I’m trying to implement convolution transpose 2D for StyleGAN2 that uses constant weight instead of computed one.

This constant weight for transpose convolution is required for CoreML.

I am using an implementation from this issue in coremltools repo:

import torch
from torch.nn import functional

def conv_transpose_stride2(x: torch.Tensor, w: torch.Tensor) -> torch.Tensor:
  dilate = torch.nn.ConvTranspose2d(in_channels=128, out_channels=128, kernel_size=1, stride=2, groups=128, bias=False)
  dilate.weight.data = torch.ones([128, 1, 1, 1])
  pad = torch.nn.ZeroPad2d([1, 1, 1, 1])
  return functional.conv2d(dilate(pad(x)), w.transpose(0, 1).flip(2, 3))

Now if I compute the squared-mean difference, it is very low. Even original conv transpose and custom implementation give same mean as output for same input tensor.

torch.manual_seed(0)
x = torch.randn([1, 128, 256, 256])
w = torch.randn([128, 64, 3, 3])

y = functional.conv_transpose2d(x, w, stride=2)
y_ = conv_transpose_stride2(x, w)
size = torch.tensor(y.shape).prod() # tensor(16842816)

with torch.no_grad():
  print((y - y_).square().mean().numpy())
  print(y_.square().mean().numpy())
  print(y.square().mean().numpy())

Output

3.852411e-11
286.88467
286.88467

But tracing conv_transpose_stride2() gives a non-deterministic warning:

traced_model = torch.jit.trace(conv_transpose_stride2, (x, w))

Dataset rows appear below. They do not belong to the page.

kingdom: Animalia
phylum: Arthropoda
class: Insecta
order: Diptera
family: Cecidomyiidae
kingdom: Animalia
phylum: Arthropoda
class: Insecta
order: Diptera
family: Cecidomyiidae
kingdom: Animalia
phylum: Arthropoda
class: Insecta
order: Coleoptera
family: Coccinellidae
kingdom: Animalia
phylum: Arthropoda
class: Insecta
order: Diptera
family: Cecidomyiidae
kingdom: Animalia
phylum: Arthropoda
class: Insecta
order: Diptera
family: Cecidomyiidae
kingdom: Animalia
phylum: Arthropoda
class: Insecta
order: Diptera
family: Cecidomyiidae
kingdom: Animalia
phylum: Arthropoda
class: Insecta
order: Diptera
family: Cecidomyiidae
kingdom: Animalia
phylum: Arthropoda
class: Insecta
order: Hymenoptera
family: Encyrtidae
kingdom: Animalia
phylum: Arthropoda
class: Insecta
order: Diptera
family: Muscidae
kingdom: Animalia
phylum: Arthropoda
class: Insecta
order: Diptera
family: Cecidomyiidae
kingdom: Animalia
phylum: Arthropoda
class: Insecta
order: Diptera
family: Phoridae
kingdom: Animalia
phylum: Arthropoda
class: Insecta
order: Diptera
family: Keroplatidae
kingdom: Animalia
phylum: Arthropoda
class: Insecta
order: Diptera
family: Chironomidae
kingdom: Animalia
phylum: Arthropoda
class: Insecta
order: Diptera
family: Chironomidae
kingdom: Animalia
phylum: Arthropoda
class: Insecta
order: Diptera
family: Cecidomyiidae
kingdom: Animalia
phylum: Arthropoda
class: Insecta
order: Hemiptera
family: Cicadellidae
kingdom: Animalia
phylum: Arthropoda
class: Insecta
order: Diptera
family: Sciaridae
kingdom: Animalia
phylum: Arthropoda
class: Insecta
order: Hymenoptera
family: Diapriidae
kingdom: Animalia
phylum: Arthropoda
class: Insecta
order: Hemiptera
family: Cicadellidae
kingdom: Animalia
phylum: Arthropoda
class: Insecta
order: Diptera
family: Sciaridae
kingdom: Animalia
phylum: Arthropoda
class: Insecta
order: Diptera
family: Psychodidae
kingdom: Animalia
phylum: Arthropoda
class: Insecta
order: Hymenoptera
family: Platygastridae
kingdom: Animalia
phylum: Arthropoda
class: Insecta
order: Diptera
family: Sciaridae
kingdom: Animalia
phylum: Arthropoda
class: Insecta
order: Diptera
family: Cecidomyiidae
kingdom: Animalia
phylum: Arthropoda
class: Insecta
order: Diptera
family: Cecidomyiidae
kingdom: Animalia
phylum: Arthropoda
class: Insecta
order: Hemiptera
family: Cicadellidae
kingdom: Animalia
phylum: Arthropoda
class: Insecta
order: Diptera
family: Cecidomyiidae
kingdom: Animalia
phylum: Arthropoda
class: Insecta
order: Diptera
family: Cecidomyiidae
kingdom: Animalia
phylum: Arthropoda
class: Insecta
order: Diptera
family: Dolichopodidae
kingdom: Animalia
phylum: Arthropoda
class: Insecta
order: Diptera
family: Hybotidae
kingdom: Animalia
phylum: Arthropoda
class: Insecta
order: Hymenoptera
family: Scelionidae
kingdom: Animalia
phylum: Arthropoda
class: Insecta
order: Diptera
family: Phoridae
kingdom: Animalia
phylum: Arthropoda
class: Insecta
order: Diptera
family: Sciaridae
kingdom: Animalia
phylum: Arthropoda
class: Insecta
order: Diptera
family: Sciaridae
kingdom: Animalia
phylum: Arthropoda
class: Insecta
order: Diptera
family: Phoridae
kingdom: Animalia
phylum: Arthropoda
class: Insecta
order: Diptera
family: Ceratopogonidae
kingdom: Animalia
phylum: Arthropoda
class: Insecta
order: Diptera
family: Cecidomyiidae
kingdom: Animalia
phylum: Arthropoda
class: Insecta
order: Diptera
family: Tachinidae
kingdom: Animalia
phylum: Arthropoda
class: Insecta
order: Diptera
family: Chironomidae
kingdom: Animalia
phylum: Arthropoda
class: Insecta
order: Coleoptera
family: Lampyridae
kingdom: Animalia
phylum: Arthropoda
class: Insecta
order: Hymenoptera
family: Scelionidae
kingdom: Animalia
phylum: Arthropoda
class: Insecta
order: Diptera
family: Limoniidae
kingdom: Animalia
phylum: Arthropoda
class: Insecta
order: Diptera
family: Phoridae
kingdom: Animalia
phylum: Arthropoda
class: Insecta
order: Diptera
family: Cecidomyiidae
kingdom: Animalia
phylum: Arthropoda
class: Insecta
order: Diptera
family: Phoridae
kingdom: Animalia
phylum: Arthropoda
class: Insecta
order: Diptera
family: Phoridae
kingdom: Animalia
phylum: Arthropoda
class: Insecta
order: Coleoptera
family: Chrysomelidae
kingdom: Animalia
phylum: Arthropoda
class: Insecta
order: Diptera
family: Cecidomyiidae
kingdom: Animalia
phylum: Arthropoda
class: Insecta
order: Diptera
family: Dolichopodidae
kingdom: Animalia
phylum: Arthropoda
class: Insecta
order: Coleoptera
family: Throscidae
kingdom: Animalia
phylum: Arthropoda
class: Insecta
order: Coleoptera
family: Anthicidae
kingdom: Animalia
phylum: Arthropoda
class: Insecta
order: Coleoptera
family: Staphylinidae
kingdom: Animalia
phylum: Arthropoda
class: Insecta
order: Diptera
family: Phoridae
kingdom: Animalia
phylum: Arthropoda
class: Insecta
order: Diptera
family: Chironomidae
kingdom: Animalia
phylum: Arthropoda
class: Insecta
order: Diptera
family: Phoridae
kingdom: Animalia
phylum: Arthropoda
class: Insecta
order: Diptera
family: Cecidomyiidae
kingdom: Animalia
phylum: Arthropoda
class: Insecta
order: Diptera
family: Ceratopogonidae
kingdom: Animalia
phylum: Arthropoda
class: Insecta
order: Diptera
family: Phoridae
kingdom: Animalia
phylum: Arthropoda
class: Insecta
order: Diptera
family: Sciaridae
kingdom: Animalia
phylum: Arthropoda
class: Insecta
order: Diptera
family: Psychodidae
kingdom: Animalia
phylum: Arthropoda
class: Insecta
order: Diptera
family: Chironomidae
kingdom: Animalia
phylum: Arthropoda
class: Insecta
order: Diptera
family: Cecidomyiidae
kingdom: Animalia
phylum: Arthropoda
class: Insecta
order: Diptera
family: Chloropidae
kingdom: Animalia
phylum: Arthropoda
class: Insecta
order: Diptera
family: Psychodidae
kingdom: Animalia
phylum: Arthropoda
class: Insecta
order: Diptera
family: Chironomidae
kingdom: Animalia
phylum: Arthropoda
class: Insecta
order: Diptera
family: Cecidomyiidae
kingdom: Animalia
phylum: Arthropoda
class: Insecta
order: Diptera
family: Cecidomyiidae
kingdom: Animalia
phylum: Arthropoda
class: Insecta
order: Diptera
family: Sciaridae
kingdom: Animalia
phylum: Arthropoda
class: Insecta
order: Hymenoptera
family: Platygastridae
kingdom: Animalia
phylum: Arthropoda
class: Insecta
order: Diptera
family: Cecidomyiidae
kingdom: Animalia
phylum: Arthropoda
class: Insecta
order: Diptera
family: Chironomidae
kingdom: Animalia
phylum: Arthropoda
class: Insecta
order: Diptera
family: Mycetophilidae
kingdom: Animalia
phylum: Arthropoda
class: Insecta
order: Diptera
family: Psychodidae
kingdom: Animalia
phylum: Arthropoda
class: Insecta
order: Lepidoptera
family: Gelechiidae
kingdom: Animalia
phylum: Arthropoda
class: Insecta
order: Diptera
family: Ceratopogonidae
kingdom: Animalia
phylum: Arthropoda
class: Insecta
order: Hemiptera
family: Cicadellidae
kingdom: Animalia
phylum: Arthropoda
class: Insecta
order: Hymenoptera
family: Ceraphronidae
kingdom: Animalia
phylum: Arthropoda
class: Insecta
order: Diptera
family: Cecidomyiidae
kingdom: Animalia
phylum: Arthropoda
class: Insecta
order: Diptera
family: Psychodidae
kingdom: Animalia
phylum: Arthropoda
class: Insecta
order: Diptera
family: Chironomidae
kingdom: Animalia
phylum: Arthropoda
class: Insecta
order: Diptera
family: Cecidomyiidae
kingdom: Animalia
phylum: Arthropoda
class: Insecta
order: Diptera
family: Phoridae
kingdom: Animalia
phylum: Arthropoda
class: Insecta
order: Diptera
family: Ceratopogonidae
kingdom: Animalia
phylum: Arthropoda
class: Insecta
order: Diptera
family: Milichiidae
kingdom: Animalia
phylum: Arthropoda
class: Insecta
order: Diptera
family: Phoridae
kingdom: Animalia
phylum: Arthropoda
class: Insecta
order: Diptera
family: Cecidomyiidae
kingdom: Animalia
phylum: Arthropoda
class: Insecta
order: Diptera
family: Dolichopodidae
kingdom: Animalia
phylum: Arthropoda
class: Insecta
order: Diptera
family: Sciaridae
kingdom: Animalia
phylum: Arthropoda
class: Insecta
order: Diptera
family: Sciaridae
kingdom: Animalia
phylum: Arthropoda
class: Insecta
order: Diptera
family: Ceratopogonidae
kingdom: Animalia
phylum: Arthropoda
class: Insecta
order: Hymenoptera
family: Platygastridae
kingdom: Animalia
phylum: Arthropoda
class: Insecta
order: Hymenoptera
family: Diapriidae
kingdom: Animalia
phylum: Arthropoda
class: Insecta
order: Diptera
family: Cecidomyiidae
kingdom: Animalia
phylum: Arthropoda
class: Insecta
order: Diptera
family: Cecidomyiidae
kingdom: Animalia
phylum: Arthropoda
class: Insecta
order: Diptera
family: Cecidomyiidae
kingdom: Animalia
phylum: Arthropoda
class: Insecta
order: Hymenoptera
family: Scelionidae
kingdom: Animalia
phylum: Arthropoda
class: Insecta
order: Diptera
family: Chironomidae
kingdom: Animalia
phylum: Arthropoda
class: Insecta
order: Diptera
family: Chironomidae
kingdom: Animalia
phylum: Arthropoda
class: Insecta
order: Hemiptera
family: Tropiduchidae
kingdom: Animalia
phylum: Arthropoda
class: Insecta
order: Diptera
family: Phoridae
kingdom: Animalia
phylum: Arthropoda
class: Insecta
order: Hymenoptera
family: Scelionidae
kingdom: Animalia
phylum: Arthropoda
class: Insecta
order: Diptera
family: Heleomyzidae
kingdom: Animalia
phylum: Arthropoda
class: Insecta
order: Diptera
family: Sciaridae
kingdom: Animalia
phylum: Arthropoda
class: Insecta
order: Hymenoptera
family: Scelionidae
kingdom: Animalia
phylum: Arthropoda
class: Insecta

Tracing warning is as follows:

/opt/homebrew/lib/python3.9/site-packages/torch/jit/_trace.py:828: TracerWarning: Trace had nondeterministic nodes. Did you forget call .eval() on your model? Nodes:
	%60 : Float(128, 1, 1, 1, strides=[1, 1, 1, 1], requires_grad=1, device=cpu) = aten::uniform_(%tensor, %57, %58, %59) # /opt/homebrew/lib/python3.9/site-packages/torch/nn/init.py:412:0
This may cause errors in trace checking. To disable trace checking, pass check_trace=False to torch.jit.trace()
  _check_trace(
/opt/homebrew/lib/python3.9/site-packages/torch/jit/_trace.py:828: TracerWarning: Output nr 1. of the traced function does not match the corresponding output of the Python function. Detailed error:
Tensor-likes are not close!

Mismatched elements: 16842766 / 16842816 (100.0%)
Greatest absolute difference: 134.11310195922852 at index (0, 23, 324, 138) (up to 1e-05 allowed)
Greatest relative difference: 15173386.579398053 at index (0, 14, 291, 143) (up to 1e-05 allowed)
  _check_trace(

I even tried putting conv_transpose_stride2 in an nn.Module class and tried tracing with eval() mode but still same warning.

How can I fix this?

The warning is raised because you are randomly initializing the module before assigning it’s weights:

def conv_transpose_stride2(x: torch.Tensor, w: torch.Tensor) -> torch.Tensor:
  dilate = torch.nn.ConvTranspose2d(in_channels=128, out_channels=128, kernel_size=1, stride=2, groups=128, bias=False)
  dilate.weight.data = torch.ones([128, 1, 1, 1])
  ...

The internal weight init via .uniform_ is non-deterministic since it’s sampling random values.
You could thus create the module once, initialize it properly (in a no_grad guard and without using the deprecated .data attribute) and just trace the functional conv2d op.

1 Like

Thank you so much for quick reply @ptrblck! This works!